In the next paper a case of a newborn boy with transient myeloproliferative disorder was presented. This syndrome occurs frequently in infants with trisomy 21 but only single cases were described in children with normal phenotype. The child presented in this paper was without phenotypic and genetic features of Down syndrome. Follow-up studies showed resolution of hepatomegaly and elevated WBC and diagnosis of transient myeloproliferative disorder was confirmed. It is of importance to remember that this syndrome can occur also in newborns with normal karyotype to avoid misdiagnosis of inborn leukemia.
Subsequent two papers concern issues which are related to treatment of the most frequent pediatric malignancy – acute lymphoblastic leukemia. First of it presents the results of analysis of prognostic factors in 395 patients treated for ALL in bydgosko-kujawski region in 1976-2010. In recent protocols immunophenotype, initial white blood cell count, BCR-ABL rearrangement, and response to therapy are independent prognostic factor. These factors are used for stratification to treatment groups, and stem cell transplantation. It is worthy to emphasize that prognostic factors in childhood ALL have been changing over time: some of them have lost their significance, while new factors have appeared.

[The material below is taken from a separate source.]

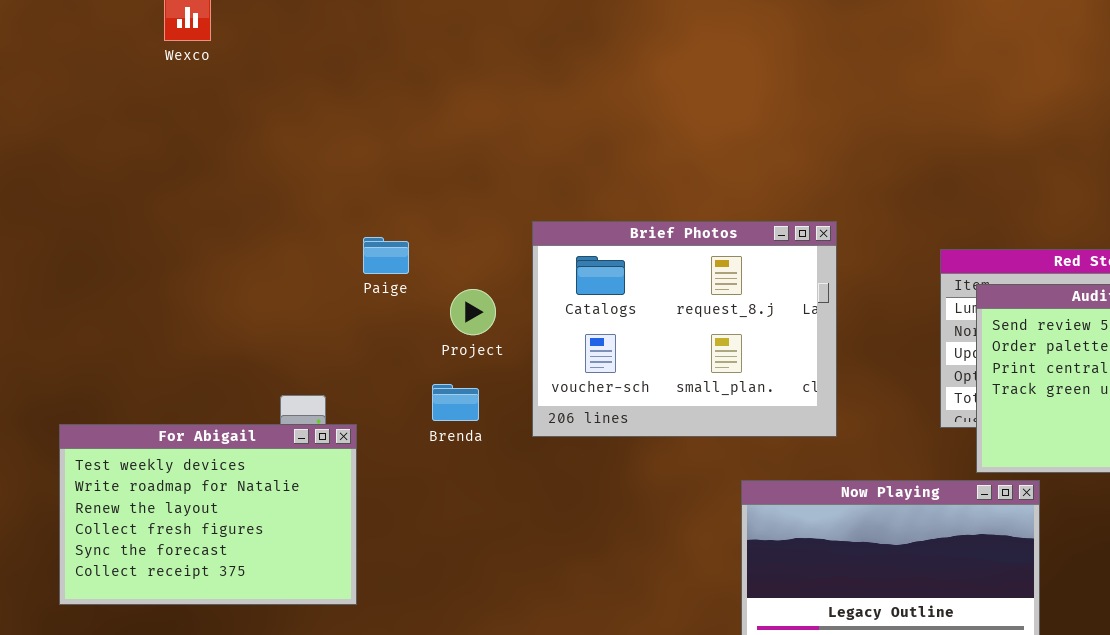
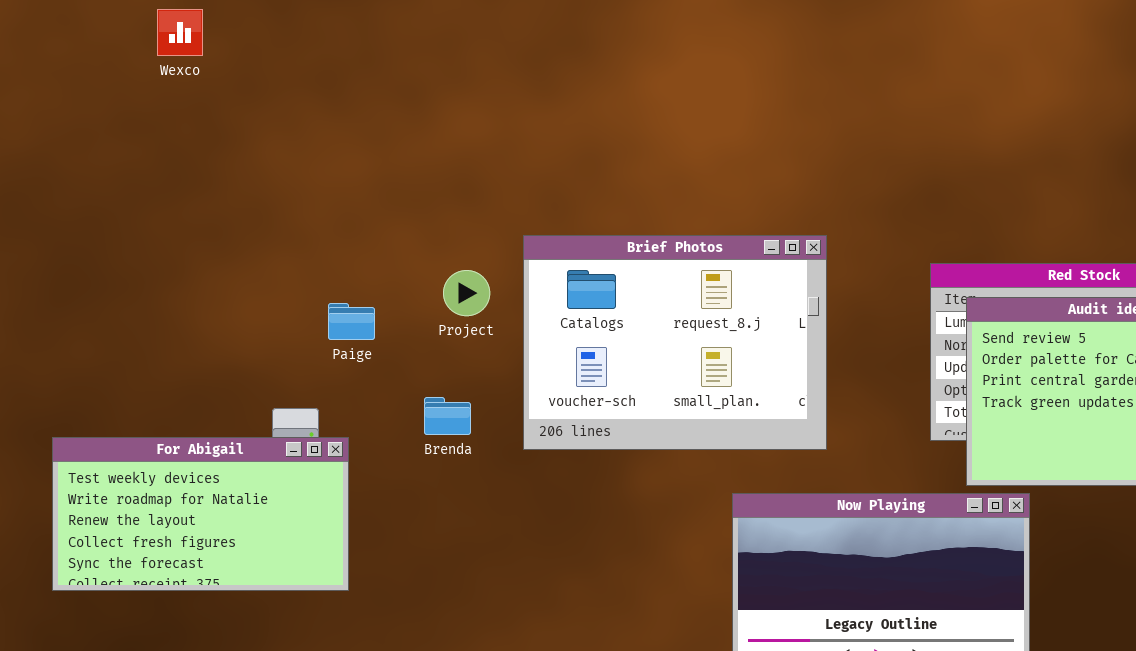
Paige: [363,237,409,274] -> [328,303,375,340], moved
Project: [450,289,496,335] -> [443,270,490,316], moved
For Abigail: [59,424,357,605] -> [52,437,349,591], resized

The another paper is focused on the problems related to catheter related infections in children with acute lymphoblastic leukemia. These events are responsible for up to 44% of episodes of bacteremia in children with acute lymphoblastic leukemia. Based on the analysis of 51 febrile episodes in 23 children with acute lymphoblastic leukemia and implanted central venous catheter the authors stated that white blood count, C-Reactive Protein (CRP) and procalcitonin when used together are useful indicators in predicting the course of infection in febrile patients. They also allow to select patients at high risk of bacteremia.
Important problem of the correct diagnosis of congenital spherocytosis is a topic of the next paper. Given that clinical course of spherocytosis may often be not characteristic, which is especially evident for infants, there are still cases misdiagnosed and qualified for splenectomy. Diagnostic algorithm and author’s experience with erythropoietin therapy in patients with congenital spherocytosis to avoid the need for transfusion are presented in the paper.
The last article deals with the difficult problem of thrombosis which occurs much less frequently in children than in adults. The authors from the Warsaw centre has analysed 70 cases of children referred due to thrombosis. Based on the cohort results the authors stated that the most common location of thrombosis in children was in deep veins of the limbs. The most common causes of thrombosis in this age group are: inherited thrombophilia, infection and surgery. Thus they postulate to perform diagnostic tests for congenital thrombophilia in all pediatric patients with thrombosis.
This issue of the “Progress in Medicine” comprises papers presenting a huge progress in diagnostics and therapy of childhood cancer and hematopoietic system as well as articles with practical proposals for management of these disorders. I hope it should be of interest of all doctors dealing with pediatric patients.